==== SUPPLIED DATA

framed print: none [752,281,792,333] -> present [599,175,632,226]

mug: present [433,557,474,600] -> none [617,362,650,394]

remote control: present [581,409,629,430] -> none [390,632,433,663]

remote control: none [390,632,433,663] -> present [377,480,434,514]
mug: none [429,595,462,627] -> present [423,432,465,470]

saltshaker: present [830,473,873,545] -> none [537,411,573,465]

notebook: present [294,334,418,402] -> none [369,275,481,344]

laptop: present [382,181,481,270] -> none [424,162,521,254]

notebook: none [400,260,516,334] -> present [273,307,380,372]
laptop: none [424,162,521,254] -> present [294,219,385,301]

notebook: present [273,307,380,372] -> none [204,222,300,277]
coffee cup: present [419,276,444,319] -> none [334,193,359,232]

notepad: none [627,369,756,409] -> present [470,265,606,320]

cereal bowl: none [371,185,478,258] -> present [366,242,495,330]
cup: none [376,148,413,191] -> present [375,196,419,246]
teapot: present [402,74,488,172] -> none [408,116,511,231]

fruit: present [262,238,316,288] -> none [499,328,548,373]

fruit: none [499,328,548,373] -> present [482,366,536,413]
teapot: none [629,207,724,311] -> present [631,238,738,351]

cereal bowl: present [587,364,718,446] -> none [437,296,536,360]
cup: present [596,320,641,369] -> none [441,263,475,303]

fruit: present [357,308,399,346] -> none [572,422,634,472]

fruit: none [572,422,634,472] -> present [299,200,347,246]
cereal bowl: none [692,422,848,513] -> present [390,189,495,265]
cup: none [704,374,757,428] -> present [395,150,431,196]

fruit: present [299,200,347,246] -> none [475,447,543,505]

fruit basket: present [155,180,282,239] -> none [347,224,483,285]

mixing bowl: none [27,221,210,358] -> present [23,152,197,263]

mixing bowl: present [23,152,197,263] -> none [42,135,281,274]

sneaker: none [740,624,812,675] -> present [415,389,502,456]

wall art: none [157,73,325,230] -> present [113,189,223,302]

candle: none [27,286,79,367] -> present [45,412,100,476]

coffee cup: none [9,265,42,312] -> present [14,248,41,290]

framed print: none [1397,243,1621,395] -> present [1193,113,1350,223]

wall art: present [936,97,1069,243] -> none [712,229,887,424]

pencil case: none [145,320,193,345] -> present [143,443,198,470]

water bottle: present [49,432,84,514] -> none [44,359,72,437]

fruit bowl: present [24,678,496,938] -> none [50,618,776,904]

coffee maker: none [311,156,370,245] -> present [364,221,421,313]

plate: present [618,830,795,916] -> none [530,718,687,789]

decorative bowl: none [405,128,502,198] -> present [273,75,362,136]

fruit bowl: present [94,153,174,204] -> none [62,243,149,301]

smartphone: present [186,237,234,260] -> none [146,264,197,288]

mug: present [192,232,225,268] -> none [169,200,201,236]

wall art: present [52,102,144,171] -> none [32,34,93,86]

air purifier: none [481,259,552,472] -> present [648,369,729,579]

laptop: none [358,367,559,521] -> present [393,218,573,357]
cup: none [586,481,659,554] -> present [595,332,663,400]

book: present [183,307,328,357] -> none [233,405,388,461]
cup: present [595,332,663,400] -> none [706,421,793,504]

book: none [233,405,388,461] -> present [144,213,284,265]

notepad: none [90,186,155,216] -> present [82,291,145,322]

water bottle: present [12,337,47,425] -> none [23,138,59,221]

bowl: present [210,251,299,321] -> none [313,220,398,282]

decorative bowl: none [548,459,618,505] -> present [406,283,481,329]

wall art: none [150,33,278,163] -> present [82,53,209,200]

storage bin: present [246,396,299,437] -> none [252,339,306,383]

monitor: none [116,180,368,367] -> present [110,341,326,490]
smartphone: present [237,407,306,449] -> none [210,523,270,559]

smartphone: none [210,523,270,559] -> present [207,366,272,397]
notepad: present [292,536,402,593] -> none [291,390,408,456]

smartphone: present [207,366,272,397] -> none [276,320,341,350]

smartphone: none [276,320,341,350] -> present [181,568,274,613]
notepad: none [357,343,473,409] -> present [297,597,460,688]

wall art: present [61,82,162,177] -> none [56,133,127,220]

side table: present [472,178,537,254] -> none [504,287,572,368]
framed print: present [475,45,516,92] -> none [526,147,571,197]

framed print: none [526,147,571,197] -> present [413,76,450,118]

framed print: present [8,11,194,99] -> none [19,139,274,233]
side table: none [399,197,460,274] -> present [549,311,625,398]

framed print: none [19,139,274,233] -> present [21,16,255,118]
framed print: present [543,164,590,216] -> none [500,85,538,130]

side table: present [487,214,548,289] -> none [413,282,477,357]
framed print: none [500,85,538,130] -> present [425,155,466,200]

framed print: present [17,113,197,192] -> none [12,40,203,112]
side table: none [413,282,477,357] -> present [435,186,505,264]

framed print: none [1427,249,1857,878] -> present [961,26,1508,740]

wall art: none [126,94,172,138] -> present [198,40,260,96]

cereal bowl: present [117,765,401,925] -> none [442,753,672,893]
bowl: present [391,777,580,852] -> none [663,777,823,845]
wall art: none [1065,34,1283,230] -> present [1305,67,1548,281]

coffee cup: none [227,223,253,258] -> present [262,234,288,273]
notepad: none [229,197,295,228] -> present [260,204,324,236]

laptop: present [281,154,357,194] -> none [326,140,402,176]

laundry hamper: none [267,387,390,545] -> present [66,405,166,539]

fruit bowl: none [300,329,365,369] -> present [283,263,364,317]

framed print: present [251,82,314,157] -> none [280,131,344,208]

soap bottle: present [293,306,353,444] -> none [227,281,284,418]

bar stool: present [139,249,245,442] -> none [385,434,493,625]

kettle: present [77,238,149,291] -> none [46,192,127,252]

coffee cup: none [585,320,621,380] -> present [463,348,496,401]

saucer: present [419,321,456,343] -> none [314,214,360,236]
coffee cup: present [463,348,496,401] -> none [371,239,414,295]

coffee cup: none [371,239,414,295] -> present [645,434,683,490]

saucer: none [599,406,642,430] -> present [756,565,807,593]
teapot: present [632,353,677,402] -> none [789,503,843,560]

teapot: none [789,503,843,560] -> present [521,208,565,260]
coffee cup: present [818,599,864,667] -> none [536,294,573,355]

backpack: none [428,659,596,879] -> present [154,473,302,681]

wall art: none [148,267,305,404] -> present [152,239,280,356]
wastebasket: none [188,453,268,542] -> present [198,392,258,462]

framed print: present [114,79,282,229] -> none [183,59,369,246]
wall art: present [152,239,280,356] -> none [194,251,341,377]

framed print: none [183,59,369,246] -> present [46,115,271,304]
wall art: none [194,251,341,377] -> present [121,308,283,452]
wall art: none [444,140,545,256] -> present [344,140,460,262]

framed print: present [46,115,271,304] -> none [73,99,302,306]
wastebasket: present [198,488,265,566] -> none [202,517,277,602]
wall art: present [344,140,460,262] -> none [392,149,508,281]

========

* _WORK TASK_
Reproduce the data shown above with every line intact.

* _EXERCISE SOLUTION_
framed print: none [752,281,792,333] -> present [599,175,632,226]

mug: present [433,557,474,600] -> none [617,362,650,394]

remote control: present [581,409,629,430] -> none [390,632,433,663]

remote control: none [390,632,433,663] -> present [377,480,434,514]
mug: none [429,595,462,627] -> present [423,432,465,470]

saltshaker: present [830,473,873,545] -> none [537,411,573,465]

notebook: present [294,334,418,402] -> none [369,275,481,344]

laptop: present [382,181,481,270] -> none [424,162,521,254]

notebook: none [400,260,516,334] -> present [273,307,380,372]
laptop: none [424,162,521,254] -> present [294,219,385,301]

notebook: present [273,307,380,372] -> none [204,222,300,277]
coffee cup: present [419,276,444,319] -> none [334,193,359,232]

notepad: none [627,369,756,409] -> present [470,265,606,320]

cereal bowl: none [371,185,478,258] -> present [366,242,495,330]
cup: none [376,148,413,191] -> present [375,196,419,246]
teapot: present [402,74,488,172] -> none [408,116,511,231]

fruit: present [262,238,316,288] -> none [499,328,548,373]

fruit: none [499,328,548,373] -> present [482,366,536,413]
teapot: none [629,207,724,311] -> present [631,238,738,351]

cereal bowl: present [587,364,718,446] -> none [437,296,536,360]
cup: present [596,320,641,369] -> none [441,263,475,303]

fruit: present [357,308,399,346] -> none [572,422,634,472]

fruit: none [572,422,634,472] -> present [299,200,347,246]
cereal bowl: none [692,422,848,513] -> present [390,189,495,265]
cup: none [704,374,757,428] -> present [395,150,431,196]

fruit: present [299,200,347,246] -> none [475,447,543,505]

fruit basket: present [155,180,282,239] -> none [347,224,483,285]

mixing bowl: none [27,221,210,358] -> present [23,152,197,263]

mixing bowl: present [23,152,197,263] -> none [42,135,281,274]

sneaker: none [740,624,812,675] -> present [415,389,502,456]

wall art: none [157,73,325,230] -> present [113,189,223,302]

candle: none [27,286,79,367] -> present [45,412,100,476]

coffee cup: none [9,265,42,312] -> present [14,248,41,290]

framed print: none [1397,243,1621,395] -> present [1193,113,1350,223]

wall art: present [936,97,1069,243] -> none [712,229,887,424]

pencil case: none [145,320,193,345] -> present [143,443,198,470]

water bottle: present [49,432,84,514] -> none [44,359,72,437]

fruit bowl: present [24,678,496,938] -> none [50,618,776,904]

coffee maker: none [311,156,370,245] -> present [364,221,421,313]

plate: present [618,830,795,916] -> none [530,718,687,789]

decorative bowl: none [405,128,502,198] -> present [273,75,362,136]

fruit bowl: present [94,153,174,204] -> none [62,243,149,301]

smartphone: present [186,237,234,260] -> none [146,264,197,288]

mug: present [192,232,225,268] -> none [169,200,201,236]

wall art: present [52,102,144,171] -> none [32,34,93,86]

air purifier: none [481,259,552,472] -> present [648,369,729,579]

laptop: none [358,367,559,521] -> present [393,218,573,357]
cup: none [586,481,659,554] -> present [595,332,663,400]

book: present [183,307,328,357] -> none [233,405,388,461]
cup: present [595,332,663,400] -> none [706,421,793,504]

book: none [233,405,388,461] -> present [144,213,284,265]

notepad: none [90,186,155,216] -> present [82,291,145,322]

water bottle: present [12,337,47,425] -> none [23,138,59,221]

bowl: present [210,251,299,321] -> none [313,220,398,282]

decorative bowl: none [548,459,618,505] -> present [406,283,481,329]

wall art: none [150,33,278,163] -> present [82,53,209,200]

storage bin: present [246,396,299,437] -> none [252,339,306,383]

monitor: none [116,180,368,367] -> present [110,341,326,490]
smartphone: present [237,407,306,449] -> none [210,523,270,559]

smartphone: none [210,523,270,559] -> present [207,366,272,397]
notepad: present [292,536,402,593] -> none [291,390,408,456]

smartphone: present [207,366,272,397] -> none [276,320,341,350]

smartphone: none [276,320,341,350] -> present [181,568,274,613]
notepad: none [357,343,473,409] -> present [297,597,460,688]

wall art: present [61,82,162,177] -> none [56,133,127,220]

side table: present [472,178,537,254] -> none [504,287,572,368]
framed print: present [475,45,516,92] -> none [526,147,571,197]

framed print: none [526,147,571,197] -> present [413,76,450,118]

framed print: present [8,11,194,99] -> none [19,139,274,233]
side table: none [399,197,460,274] -> present [549,311,625,398]

framed print: none [19,139,274,233] -> present [21,16,255,118]
framed print: present [543,164,590,216] -> none [500,85,538,130]

side table: present [487,214,548,289] -> none [413,282,477,357]
framed print: none [500,85,538,130] -> present [425,155,466,200]

framed print: present [17,113,197,192] -> none [12,40,203,112]
side table: none [413,282,477,357] -> present [435,186,505,264]

framed print: none [1427,249,1857,878] -> present [961,26,1508,740]

wall art: none [126,94,172,138] -> present [198,40,260,96]

cereal bowl: present [117,765,401,925] -> none [442,753,672,893]
bowl: present [391,777,580,852] -> none [663,777,823,845]
wall art: none [1065,34,1283,230] -> present [1305,67,1548,281]

coffee cup: none [227,223,253,258] -> present [262,234,288,273]
notepad: none [229,197,295,228] -> present [260,204,324,236]

laptop: present [281,154,357,194] -> none [326,140,402,176]

laundry hamper: none [267,387,390,545] -> present [66,405,166,539]

fruit bowl: none [300,329,365,369] -> present [283,263,364,317]

framed print: present [251,82,314,157] -> none [280,131,344,208]

soap bottle: present [293,306,353,444] -> none [227,281,284,418]

bar stool: present [139,249,245,442] -> none [385,434,493,625]

kettle: present [77,238,149,291] -> none [46,192,127,252]

coffee cup: none [585,320,621,380] -> present [463,348,496,401]

saucer: present [419,321,456,343] -> none [314,214,360,236]
coffee cup: present [463,348,496,401] -> none [371,239,414,295]

coffee cup: none [371,239,414,295] -> present [645,434,683,490]

saucer: none [599,406,642,430] -> present [756,565,807,593]
teapot: present [632,353,677,402] -> none [789,503,843,560]

teapot: none [789,503,843,560] -> present [521,208,565,260]
coffee cup: present [818,599,864,667] -> none [536,294,573,355]

backpack: none [428,659,596,879] -> present [154,473,302,681]

wall art: none [148,267,305,404] -> present [152,239,280,356]
wastebasket: none [188,453,268,542] -> present [198,392,258,462]

framed print: present [114,79,282,229] -> none [183,59,369,246]
wall art: present [152,239,280,356] -> none [194,251,341,377]

framed print: none [183,59,369,246] -> present [46,115,271,304]
wall art: none [194,251,341,377] -> present [121,308,283,452]
wall art: none [444,140,545,256] -> present [344,140,460,262]

framed print: present [46,115,271,304] -> none [73,99,302,306]
wastebasket: present [198,488,265,566] -> none [202,517,277,602]
wall art: present [344,140,460,262] -> none [392,149,508,281]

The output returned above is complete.